Священник посмотрел на часы и вздохнул.

— Время бежит слишком быстро! Я думаю, мы уже достаточно поговорили о Джеме Мерлине.

— Он был все еще в Норт-Хилле, когда вы уехали?

— Да. Кстати, именно из-за его последних слов я и поспешил сюда. Он сказал, что сегодня вечером собирается навестить кузнеца в Уорлеггене.

— Мистер Дейви, вы говорите загадками. Какое это имеет отношение к вам?

— Он покажет кузнецу гвоздь от лошадиной подковы, который нашел в зарослях вереска неподалеку от «Джамайки-Инн». Гвоздь совсем новый, а Джем Мерлин знает всех кузнецов в округе. «Смотрите, — сказал он сквайру, — я нашел его сегодня утром за гостиницей. Вам я здесь больше не нужен. С вашего разрешения, я поеду в Уорлегген и швырну в лицо Тому Джори его плохую работу».

— Ну и что дальше? — не понимала Мэри.

— Вчера было воскресенье, верно? А по воскресеньям ни один кузнец не работает — если только не согласится из большого уважения к заказчику. Только один всадник проезжал вчера мимо кузни Тома Джори, и было это, кажется, около семи часов вечера. После этого всадник продолжил свой путь в сторону «Джамайки-Инн».

— Откуда вам это известно? — прошептала Мэри.

— Этот всадник был настоятелем из Алтарнана.

17

В комнате воцарилась тишина. Откуда-то потянуло холодом. Каждый ждал, когда заговорит другой. Мэри услышала, как Френсис Дейви сглотнул. Бесцветные, застывшие глаза глядели на нее через стол, но они уже не были бесстрастными — они ярко сверкали на белой маске лица.

Пауза тянулась бесконечно. Наконец Мэри вымученно улыбнулась:

— Вы сегодня такой загадочный, мистер Дейви.

Он ответил не сразу. Мэри услышала, как он снова сглотнул, потом наклонился в кресле и резко сменил тему.

— Вы утратили доверие ко мне сегодня еще до того, как я вошел, — сказал он резко, — вы полезли в мой стол и наткнулись на рисунок. Вы были напуганы. Нет, я не из тех, кто подглядывает в замочную скважину. Я просто заметил, что бумагу переворачивали. Вы спросили себя: «Что это за человек — алтарнанский священник?» А когда услышали мои шаги, то бросились в это кресло, чтобы я не мог видеть вашего лица. Не прячьтесь, Мэри Йеллан. Мы теперь можем быть откровенны друг с другом.
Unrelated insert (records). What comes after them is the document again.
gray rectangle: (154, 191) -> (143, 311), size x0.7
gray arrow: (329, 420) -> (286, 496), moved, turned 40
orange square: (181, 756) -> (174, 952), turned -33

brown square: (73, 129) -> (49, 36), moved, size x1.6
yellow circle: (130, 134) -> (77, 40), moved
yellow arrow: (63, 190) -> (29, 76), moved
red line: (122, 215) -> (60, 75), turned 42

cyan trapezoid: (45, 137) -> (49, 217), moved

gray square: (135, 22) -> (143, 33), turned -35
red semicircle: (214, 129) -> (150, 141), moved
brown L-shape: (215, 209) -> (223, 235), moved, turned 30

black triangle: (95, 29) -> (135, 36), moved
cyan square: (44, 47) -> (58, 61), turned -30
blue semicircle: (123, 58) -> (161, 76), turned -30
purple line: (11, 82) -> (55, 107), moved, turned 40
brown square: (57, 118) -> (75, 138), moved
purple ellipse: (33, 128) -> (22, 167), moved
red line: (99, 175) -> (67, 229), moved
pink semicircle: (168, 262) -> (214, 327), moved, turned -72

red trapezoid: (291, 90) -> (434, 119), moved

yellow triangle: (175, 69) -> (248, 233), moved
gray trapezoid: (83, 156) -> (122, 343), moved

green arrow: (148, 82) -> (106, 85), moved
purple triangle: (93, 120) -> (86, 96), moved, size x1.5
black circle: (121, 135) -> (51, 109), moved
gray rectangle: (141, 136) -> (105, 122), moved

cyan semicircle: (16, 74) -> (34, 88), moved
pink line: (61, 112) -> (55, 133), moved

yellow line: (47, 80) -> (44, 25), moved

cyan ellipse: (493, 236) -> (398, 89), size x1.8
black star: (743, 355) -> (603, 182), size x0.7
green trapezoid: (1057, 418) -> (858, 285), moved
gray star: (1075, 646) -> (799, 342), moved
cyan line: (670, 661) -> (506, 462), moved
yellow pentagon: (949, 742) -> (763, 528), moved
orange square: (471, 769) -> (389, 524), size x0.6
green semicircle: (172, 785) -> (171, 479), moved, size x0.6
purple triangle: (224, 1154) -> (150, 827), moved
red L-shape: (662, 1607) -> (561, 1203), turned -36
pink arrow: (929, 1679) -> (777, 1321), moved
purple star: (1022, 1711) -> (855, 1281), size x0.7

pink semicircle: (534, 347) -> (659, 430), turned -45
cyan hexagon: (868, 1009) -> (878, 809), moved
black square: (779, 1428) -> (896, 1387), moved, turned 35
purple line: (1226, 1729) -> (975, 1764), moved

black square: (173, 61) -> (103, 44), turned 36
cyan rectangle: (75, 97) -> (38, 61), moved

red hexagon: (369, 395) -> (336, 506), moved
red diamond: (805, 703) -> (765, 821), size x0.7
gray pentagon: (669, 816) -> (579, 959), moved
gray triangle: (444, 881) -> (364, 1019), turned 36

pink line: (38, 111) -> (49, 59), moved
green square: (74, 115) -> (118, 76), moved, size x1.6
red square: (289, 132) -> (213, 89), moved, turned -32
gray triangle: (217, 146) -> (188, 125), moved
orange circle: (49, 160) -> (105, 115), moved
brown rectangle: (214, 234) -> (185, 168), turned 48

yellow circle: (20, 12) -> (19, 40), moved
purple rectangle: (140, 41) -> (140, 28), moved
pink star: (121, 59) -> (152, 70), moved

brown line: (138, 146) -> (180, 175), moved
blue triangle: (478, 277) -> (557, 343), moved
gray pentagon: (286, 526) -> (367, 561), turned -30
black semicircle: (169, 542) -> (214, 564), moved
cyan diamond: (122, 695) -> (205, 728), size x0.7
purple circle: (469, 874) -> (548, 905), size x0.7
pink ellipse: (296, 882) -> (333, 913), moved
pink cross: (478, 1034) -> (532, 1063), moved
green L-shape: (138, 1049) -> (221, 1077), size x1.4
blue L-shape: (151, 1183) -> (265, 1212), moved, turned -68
— Я очень сожалею, что открывала ваш стол, — пробормотала Мэри, — я до сих пор не знаю, как это получилось. Что же касается рисунка, — я не разбираюсь в таких вещах и даже не могу сказать, хорош он или плох.

— Не в том дело, хорош он или плох, а в том, что он испугал вас. Вы снова сказали себе: «Этот человек — причуда природы, и его мир — не мой мир». Не так ли? Вы были правы, Мэри Йеллан. Я живу в прошлом. Тогда люди не были такими смирными, как сейчас. Я говорю не об исторических персонажах в камзолах и чулках — они никогда не были моими друзьями. Мое время — это начало бытия, когда реки и моря были одним целым, а древние боги жили в горах!

Он поднялся с кресла и встал у огня — темная долговязая фигура с белыми волосами и глазами, прозрачными, как стекло. Его голос звучал так же вкрадчиво, как и в день их первого знакомства.

— Будь вы юношей, вы поняли бы меня, — сказал он, — но вы женщина, живущая в девятнадцатом столетии, и потому мой язык кажется вам странным. Да, я причуда природы и причуда времени. Я не принадлежу к этому миру, я родился с ненавистью к своему времени и с ненавистью к человечеству. В девятнадцатом веке очень трудно обрести покой. Я думал найти его в христианской церкви, но меня воротит от ее догматики, и вся она построена на детских сказках. Впрочем, обо всем этом мы сможем поговорить позже, когда нас никто не будет преследовать. Впереди — целая вечность. По крайней мере, у нас нет багажа, и мы можем путешествовать налегке, как это делали в старину.